Not only that, it’s using your tax dollars to bitch and moan … (your borrowed tax dollars, we’d like to point out).
Take a look at this revealing screen cap – which shows the agency’s response to a recent taxpayer-submitted “maintenance work request.”
(Click to enlarge)
(Cap provided)
“We are forced to spend the least amount for maintenance per mile of any southeastern state,” the agency’s canned response noted, adding that the state’s highway system is funded primarily by “motor fuel user fees, which have not been increased since 1987.”
Laying it on pretty thick, huh?
“Most states have a diverse source of revenue with which to operate, something that is badly needed here in South Carolina,” the missive concluded.
Really?
Wait … what about those costly “interchanges to nowhere?” Or the millions in “wetlands mitigation” costs for Interstates that shouldn’t (and may never) be built? What about the tens of millions of totally unnecessary corporate infrastructure taxpayers are currently subsidizing? Or all those totally unnecessary (and politically-motivated) expansion projects?
The source who forwarded us this screen cap didn’t mince words, referring to the SCDOT screed as “straight up propaganda to increase the gas tax.”
We agree.
We’ve said it before, we’ll say it again: The Palmetto State has more than enough revenue available to fix its crumbling network of roads and bridges – and to properly maintain/ responsibly expand this network moving forward. SCDOT doesn’t need more money from tax hikes … nor do lawmakers need to engage in constitutionally-dubious borrowing schemes to fund the agency.

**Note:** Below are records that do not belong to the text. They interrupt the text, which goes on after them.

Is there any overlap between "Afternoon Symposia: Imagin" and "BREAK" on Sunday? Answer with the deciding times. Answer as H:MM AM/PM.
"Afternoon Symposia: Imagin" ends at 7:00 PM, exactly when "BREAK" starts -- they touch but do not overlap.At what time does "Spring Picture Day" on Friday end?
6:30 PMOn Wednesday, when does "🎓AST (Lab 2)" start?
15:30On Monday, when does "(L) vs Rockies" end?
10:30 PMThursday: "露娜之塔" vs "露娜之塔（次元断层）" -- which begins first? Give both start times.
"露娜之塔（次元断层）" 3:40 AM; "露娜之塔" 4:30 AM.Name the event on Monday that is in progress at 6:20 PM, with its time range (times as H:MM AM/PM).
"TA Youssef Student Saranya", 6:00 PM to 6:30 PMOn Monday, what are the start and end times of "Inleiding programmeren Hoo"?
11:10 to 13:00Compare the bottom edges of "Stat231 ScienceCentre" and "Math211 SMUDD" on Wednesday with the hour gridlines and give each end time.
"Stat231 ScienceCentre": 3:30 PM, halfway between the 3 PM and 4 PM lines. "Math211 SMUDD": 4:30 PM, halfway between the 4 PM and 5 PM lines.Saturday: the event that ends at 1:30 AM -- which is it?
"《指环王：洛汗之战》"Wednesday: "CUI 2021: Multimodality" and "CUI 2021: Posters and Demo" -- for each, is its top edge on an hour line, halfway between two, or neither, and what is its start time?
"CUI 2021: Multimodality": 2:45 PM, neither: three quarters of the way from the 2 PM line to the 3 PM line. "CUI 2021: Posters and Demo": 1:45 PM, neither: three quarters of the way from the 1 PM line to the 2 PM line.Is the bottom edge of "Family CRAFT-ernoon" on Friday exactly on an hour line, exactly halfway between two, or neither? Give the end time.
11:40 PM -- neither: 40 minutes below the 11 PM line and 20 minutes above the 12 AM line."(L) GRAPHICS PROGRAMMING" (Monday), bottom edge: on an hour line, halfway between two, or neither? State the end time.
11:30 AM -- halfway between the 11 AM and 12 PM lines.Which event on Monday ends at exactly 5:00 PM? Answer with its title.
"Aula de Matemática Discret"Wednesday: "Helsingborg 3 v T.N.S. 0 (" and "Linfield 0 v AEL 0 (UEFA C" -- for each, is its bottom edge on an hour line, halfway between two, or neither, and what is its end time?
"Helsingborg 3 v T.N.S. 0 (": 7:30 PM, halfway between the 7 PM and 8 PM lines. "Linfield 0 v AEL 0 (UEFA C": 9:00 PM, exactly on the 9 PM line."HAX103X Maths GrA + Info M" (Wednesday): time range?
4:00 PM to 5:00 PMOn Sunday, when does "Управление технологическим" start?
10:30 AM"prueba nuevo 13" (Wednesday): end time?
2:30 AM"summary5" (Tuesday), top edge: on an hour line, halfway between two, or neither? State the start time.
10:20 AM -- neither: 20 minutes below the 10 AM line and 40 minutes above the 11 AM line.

Lawmakers simply need to prioritize projects and enact long-overdue administrative reform – creating (at long last) a direct line of accountability between the agency and the people it is supposed to be representing.
For hard-working South Carolina taxpayers (who already pay disproportionate percentages of their modest incomes on fuel costs) the receipt of such a weepy “we need more money” response from SCDOT is embarrassing. In fact it’s almost as embarrassing as when the agency gets off its lazy ass and actually “responds” to such maintenance requests.
Almost …
SCDOT needs to quit complaining and do its damn job. Taxpayers expect – and deserve – better than this whiny, dishonest propaganda. They expect – and deserve – the roads they have been paying for.